Hemos asistido estos dos últimos años a una serie ininterrumpida de debates y discusiones en los que los intervinientes no han podido llegar nunca a entenderse. No ya porque el objeto sobre el que cada uno disertaba –la unión o la secesión– fuera incompatible con el del otro, sino porque los lenguajes que ambos empleaban discurrían en paralelo y jamás se encontraban.
Lo más que cada interlocutor ha logrado tras profusos razonamientos es hacerse entender por los suyos, blindando así aún más su propia postura frente a la del otro.
Uno de los lenguajes, el de la política convencional, debe basarse en las reglas que rigen el Estado de Derecho moderno y encontrar en los conceptos de ciudadanía, pluralismo ideológico, diálogo, negociación e imperio de la ley su funcionalidad y su misma fuente de legitimación.
El otro, el de lo que me he permitido llamar metapolítica, trata de basar, en cambio, su legitimidad y capacidad persuasiva en conceptos como Pueblo, Nación, Historia e Identidad lingüístico-cultural –todos ellos en mayúscula–, así como en los derechos que de ellos supuestamente se derivarían de modo natural y sin mediación de la ley.
El primer lenguaje, al basarse en el pluralismo y la racionalidad, puede manejarse en los márgenes que abre la transacción y hace –o debería hacer– de la ley un instrumento subsidiario para cohonestar voluntades diversas.

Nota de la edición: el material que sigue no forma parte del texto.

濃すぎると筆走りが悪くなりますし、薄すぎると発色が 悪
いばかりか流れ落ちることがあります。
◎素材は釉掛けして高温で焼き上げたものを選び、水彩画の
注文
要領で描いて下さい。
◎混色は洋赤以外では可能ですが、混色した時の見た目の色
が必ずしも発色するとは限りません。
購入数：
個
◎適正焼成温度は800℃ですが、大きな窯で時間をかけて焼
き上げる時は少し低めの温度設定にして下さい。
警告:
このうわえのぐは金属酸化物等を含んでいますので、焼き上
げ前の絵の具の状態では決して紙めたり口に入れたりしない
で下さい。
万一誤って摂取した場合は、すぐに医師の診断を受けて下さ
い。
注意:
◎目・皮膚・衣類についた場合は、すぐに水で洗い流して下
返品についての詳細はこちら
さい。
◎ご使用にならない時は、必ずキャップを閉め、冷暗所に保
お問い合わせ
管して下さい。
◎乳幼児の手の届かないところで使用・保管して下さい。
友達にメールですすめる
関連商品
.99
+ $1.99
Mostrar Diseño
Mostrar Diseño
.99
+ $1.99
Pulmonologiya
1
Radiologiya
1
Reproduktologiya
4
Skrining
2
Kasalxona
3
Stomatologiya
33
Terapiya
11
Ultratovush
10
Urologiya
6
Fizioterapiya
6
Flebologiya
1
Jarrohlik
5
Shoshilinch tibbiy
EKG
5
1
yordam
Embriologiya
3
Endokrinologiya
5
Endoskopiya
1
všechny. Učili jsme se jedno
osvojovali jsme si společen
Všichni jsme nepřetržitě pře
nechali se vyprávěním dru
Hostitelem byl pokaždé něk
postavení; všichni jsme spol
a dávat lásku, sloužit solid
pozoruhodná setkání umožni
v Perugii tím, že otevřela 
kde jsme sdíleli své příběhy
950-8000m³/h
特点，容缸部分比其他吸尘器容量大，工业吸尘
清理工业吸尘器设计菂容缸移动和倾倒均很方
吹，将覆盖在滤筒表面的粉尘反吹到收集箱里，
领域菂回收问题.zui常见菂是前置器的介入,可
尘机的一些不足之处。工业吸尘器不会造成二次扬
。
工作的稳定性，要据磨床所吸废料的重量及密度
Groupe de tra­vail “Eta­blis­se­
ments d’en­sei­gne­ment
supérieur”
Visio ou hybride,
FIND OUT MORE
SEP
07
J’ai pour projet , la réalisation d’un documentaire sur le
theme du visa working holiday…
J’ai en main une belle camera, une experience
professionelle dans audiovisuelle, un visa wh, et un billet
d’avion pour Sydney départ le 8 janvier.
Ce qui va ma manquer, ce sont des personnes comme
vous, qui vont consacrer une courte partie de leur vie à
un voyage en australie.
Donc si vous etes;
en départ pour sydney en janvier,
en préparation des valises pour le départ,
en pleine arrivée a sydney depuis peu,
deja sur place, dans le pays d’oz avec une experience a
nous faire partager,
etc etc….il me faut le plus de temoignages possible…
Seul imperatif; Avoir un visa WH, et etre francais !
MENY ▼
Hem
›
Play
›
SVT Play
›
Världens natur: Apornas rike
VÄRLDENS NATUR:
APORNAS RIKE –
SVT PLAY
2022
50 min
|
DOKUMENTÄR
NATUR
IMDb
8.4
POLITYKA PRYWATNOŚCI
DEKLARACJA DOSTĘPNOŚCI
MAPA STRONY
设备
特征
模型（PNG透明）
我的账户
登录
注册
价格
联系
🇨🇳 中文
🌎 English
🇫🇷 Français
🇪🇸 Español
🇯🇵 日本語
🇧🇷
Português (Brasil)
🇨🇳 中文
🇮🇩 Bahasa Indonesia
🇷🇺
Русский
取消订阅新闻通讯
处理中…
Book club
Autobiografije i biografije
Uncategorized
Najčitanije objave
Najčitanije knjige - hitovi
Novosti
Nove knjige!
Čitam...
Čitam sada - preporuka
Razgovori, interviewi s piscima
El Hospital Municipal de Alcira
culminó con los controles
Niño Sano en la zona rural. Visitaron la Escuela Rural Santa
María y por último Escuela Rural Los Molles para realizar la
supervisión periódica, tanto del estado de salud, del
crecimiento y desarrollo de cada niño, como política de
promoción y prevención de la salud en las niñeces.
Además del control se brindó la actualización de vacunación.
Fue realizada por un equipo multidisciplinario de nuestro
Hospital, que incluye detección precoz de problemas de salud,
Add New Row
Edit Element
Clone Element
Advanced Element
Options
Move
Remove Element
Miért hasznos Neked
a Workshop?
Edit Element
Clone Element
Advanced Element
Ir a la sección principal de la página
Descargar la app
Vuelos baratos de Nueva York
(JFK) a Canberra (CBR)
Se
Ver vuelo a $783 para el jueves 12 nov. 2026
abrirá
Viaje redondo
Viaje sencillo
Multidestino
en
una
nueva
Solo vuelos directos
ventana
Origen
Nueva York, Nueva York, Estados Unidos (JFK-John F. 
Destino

El segundo, rehén de conceptos holísticos e indivisibles como los arriba citados, así como de las emociones que en torno a ellos se suscitan y se excitan, tiende a plantear soluciones en términos de sí o no, de todo o nada, de lealtad o traición.
En definitiva, de nosotros o ellos. Y, para colmo, ambos lenguajes reivindican para sí la verdadera democracia.